Nr. 425 BRIEF VAN DE MINISTER VAN INFRASTRUCTUUR EN WATERSTAAT

Aan de Voorzitter van de Tweede Kamer der Staten-Generaal

Den Haag, 7 november 2023

Op 26 oktober jl. is de accreditatie van het Nederlands Bureau Keuringen Binnenvaart (NBKB) door de Raad voor Accreditatie (RvA) geschorst. Het NBKB is een keuringsinstantie in de binnenvaart. Vanaf datum van schorsing mag het NBKB geen keuringen aan schepen uitvoeren. Dit heeft implicaties voor de binnenvaart, waaronder ook de historische zeilvaart, waar ik de Kamer over wil informeren. De ILT is vanaf het moment dat duidelijk werd dat het NBKB zou worden geschorst in gesprek gegaan met betrokken partijen om te zoeken naar oplossingen.

Direct gevolg van de schorsing van het NBKB

Het NBKB is geschorst en heeft de mogelijkheid de schorsing op te laten heffen door het nemen van maatregelen die de reden van de schorsing opheffen. De RvA beoordeelt instanties op hun competenties, consistentie in de bedrijfsuitoefening en onpartijdigheid en onafhankelijkheid. De reden van deze schorsing vloeit voort uit gebreken in de borging van de onpartijdigheid en gebreken in de bedrijfsuitoefening.

Het NBKB heeft meermaals de mogelijkheid gehad de gebreken op te lossen, maar is hier niet tijdig in geslaagd. Hierop heeft de RvA een bestuurlijk gesprek gehad met de directie van het NBKB, waarna het bestuur van de RvA heeft besloten het NBKB te schorsen voor een maximale termijn van zes maanden. In deze periode van zes maanden heeft het NBKB eenmalig de mogelijkheid bewijzen aan te leveren die de gebreken oplossen. Indien het NBKB er niet tijdig in slaagt de schorsing op te laten heffen, volgt intrekking van de accreditatie.

Sinds 26 oktober jl. mag het NBKB geen onderzoek meer uitvoeren in de binnenvaart. Daarmee treft dit alle schippers die op dit moment in een certificeringstraject zitten bij het NBKB of hier in de komende 6 maanden mee hadden willen starten.

Het hebben van een geldige accreditatie is voorwaarde om aangewezen te worden voor het verrichten van onderzoek ten behoeve van certificering. Artikel 3.32 van de Binnenvaartregeling zegt dat de Minister de aanwijzing kan intrekken op het moment dat niet meer aan deze voorwaarden wordt voldaan.

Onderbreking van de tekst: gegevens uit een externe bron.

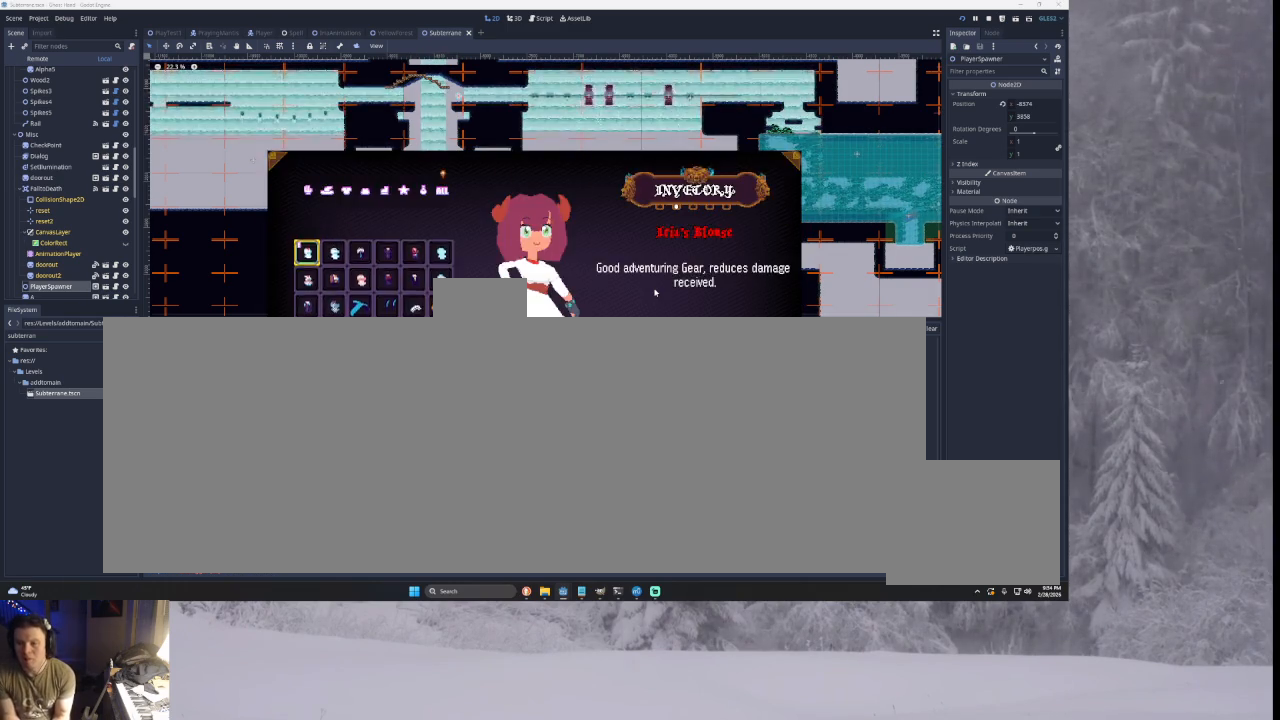
{"buttons": [], "left_stick": "center", "right_stick": "center", "events": [[33, "left_stick", "center"], [200, "TRIANGLE", "down"], [333, "TRIANGLE", "up"]]}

Het gaat hier nadrukkelijk om een kan-bepaling waar ik op dit moment in het belang van de binnenvaartschippers geen gebruik van zal maken. Het schorsen door de RvA zorgt er namelijk al voor dat het NBKB haar belangrijkste werkzaamheden (het doen van keuringen) niet meer kan uitvoeren. Door het niet intrekken van aanwijzing en mandaat zal de markt ook direct weer door het NBKB bediend kunnen worden op het moment dat de RvA de schorsing van de accreditatie intrekt.

Situatie in de markt

Het NBKB heeft een marktaandeel van 62%; 7940 binnenvaartschepen vallen onder hun keuring. De overige keuringsinstanties (Register Holland 18% en Bureau Scheepvaart Certificering 7%), hebben op dit moment onvoldoende capaciteit om alle schepen die op zoek moeten naar een andere partij volledig op te vangen.

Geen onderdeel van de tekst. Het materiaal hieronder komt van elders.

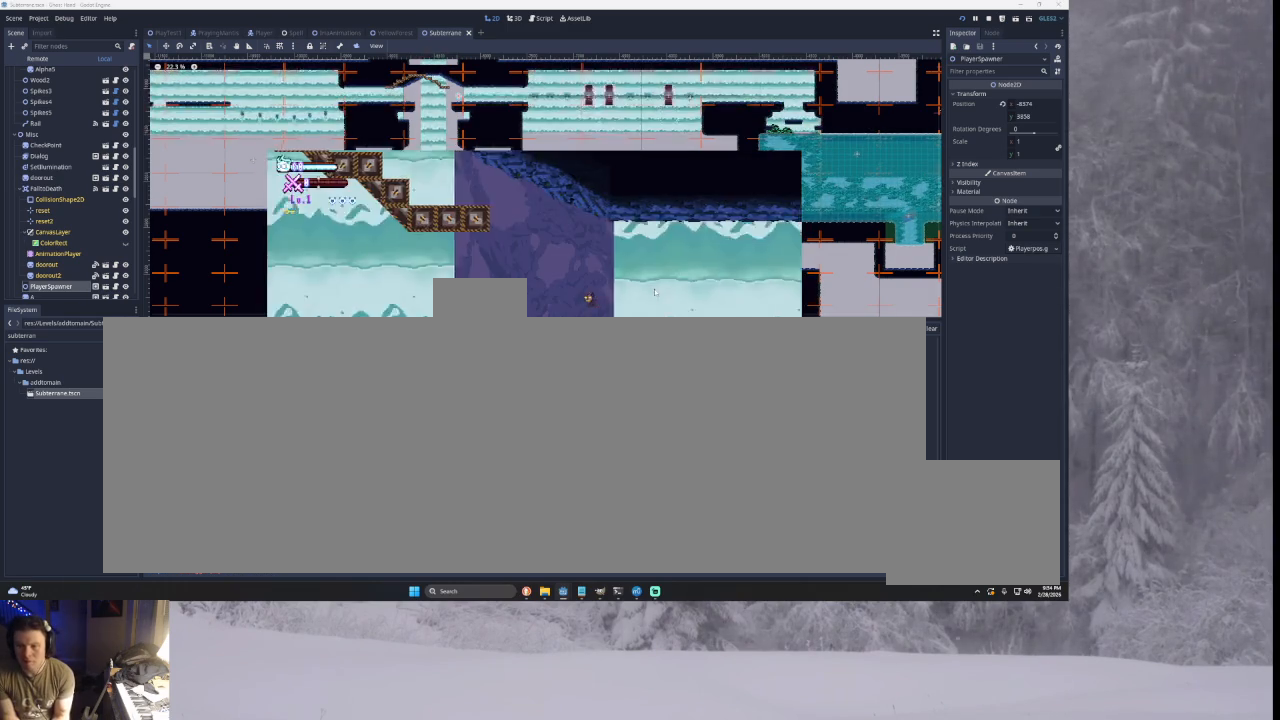
{"buttons": [], "left_stick": "left", "right_stick": "center", "events": [[167, "left_stick", "right"], [300, "left_stick", "center"], [367, "left_stick", "left"]]}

Naast de 3 keuringsinstanties zijn er ook 3 klassenbureaus (samen goed voor 13% van de markt) actief in de binnenvaart. Deze certificeren doorgaans alleen schepen die (verplicht) onder klasse gecertificeerd moeten worden. Zij hebben aangegeven niet of nauwelijks extra capaciteit beschikbaar te hebben.

Vervolgtraject

Doordat het NBKB aangewezen blijft als keuringsinstantie kunnen zij zelf nog enkele werkzaamheden voortzetten. Het gaat hier nadrukkelijk om administratieve werkzaamheden die geen keuring meer op een schip vragen zoals het aanpassen van eigenaar of adres. Ook wordt het NBKB in staat gesteld om schepen waar de volledige keuring van is afgerond nog wel te kunnen certificeren. Hiermee wordt voorkomen dat deze schippers het schip opnieuw moeten aanbieden bij een andere partij en daardoor vertraging oplopen in hun certificering. De ILT zal op deze dossiers een risicogerichte check uitvoeren, waarbij wordt gekeken of NBKB haar onderzoek juist en volledig heeft uitgevoerd.

Schippers waar het schip nog in onderzoek was bij NBKB of waar het plan was dit schip in de komende maanden bij het NBKB aan te bieden voor onderzoek wordt aangeraden zich te melden bij de andere keuringsinstanties. De ILT gaat hierover met de andere instanties in gesprek. Hierbij wordt ook de mogelijkheid bekeken om in bijzondere gevallen op basis van de binnenvaartregeling, het certificaat voor een periode van 6 maanden te verlengen.

Het streven is om de scheepvaart op een veilige manier door te laten varen. Daarnaast zullen de komende maanden worden gebruikt om (onafhankelijk van accreditatie van het NBKB) te werken aan een duurzaam stelsel voor de binnenvaart.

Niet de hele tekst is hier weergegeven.